Data shown:
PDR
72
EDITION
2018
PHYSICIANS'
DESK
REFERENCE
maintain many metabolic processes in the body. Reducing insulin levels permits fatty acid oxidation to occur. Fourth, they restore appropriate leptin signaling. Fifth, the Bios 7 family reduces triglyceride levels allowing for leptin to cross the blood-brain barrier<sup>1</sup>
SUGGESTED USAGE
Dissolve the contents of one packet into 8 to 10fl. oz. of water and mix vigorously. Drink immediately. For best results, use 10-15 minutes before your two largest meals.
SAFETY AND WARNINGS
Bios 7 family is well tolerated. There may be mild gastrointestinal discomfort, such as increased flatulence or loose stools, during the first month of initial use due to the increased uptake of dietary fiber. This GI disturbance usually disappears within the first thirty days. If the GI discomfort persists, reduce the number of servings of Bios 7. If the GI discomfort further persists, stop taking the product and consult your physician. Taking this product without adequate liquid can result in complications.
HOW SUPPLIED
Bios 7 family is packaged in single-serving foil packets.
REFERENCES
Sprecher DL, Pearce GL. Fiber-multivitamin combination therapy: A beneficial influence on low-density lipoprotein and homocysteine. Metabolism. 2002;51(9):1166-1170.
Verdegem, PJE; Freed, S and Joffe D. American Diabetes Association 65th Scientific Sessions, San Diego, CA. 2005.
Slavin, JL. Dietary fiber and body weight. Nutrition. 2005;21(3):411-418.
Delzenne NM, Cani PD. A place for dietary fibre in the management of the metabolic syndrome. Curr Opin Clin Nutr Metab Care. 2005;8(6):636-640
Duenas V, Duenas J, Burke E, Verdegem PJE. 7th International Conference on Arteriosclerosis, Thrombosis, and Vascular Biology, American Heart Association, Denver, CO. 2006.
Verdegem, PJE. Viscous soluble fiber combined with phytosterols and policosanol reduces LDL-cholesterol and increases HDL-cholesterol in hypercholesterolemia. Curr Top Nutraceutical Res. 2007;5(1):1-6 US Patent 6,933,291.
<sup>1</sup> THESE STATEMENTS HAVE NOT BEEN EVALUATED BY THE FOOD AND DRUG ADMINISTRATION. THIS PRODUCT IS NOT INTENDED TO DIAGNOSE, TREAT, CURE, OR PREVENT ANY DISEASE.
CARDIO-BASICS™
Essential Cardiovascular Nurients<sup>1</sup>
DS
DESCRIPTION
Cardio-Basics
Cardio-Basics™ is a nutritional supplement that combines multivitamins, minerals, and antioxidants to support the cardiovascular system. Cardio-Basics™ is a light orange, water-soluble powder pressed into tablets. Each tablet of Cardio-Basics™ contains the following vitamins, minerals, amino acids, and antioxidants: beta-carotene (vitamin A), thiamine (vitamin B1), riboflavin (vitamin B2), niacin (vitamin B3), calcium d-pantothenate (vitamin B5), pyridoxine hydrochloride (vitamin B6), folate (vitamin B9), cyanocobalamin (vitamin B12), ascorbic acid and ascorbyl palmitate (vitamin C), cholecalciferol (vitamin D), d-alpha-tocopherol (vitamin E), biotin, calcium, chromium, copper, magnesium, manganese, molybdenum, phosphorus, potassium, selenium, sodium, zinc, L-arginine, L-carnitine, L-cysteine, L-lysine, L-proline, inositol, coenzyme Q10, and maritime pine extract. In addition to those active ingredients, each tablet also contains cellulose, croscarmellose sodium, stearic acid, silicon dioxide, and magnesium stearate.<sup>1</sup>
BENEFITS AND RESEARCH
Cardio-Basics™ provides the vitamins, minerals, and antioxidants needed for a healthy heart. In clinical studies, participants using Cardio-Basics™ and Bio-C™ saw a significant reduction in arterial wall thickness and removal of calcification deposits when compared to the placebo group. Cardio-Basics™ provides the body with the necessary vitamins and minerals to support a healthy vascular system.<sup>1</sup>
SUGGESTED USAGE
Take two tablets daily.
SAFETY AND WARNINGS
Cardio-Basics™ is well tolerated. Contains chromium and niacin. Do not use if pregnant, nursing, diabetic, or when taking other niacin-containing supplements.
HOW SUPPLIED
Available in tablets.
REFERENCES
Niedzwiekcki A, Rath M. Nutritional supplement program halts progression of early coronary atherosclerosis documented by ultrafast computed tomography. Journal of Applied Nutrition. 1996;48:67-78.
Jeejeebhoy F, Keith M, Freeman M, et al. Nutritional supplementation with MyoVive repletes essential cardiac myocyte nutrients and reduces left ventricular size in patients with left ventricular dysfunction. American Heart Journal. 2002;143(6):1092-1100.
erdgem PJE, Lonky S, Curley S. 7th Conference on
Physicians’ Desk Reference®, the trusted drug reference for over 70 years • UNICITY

To do: Whichever lines of the data include the word "Curr", pull them out.

Written response:
Delzenne NM, Cani PD. A place for dietary fibre in the management of the metabolic syndrome. Curr Opin Clin Nutr Metab Care. 2005;8(6):636-640
Verdegem, PJE. Viscous soluble fiber combined with phytosterols and policosanol reduces LDL-cholesterol and increases HDL-cholesterol in hypercholesterolemia. Curr Top Nutraceutical Res. 2007;5(1):1-6 US Patent 6,933,291.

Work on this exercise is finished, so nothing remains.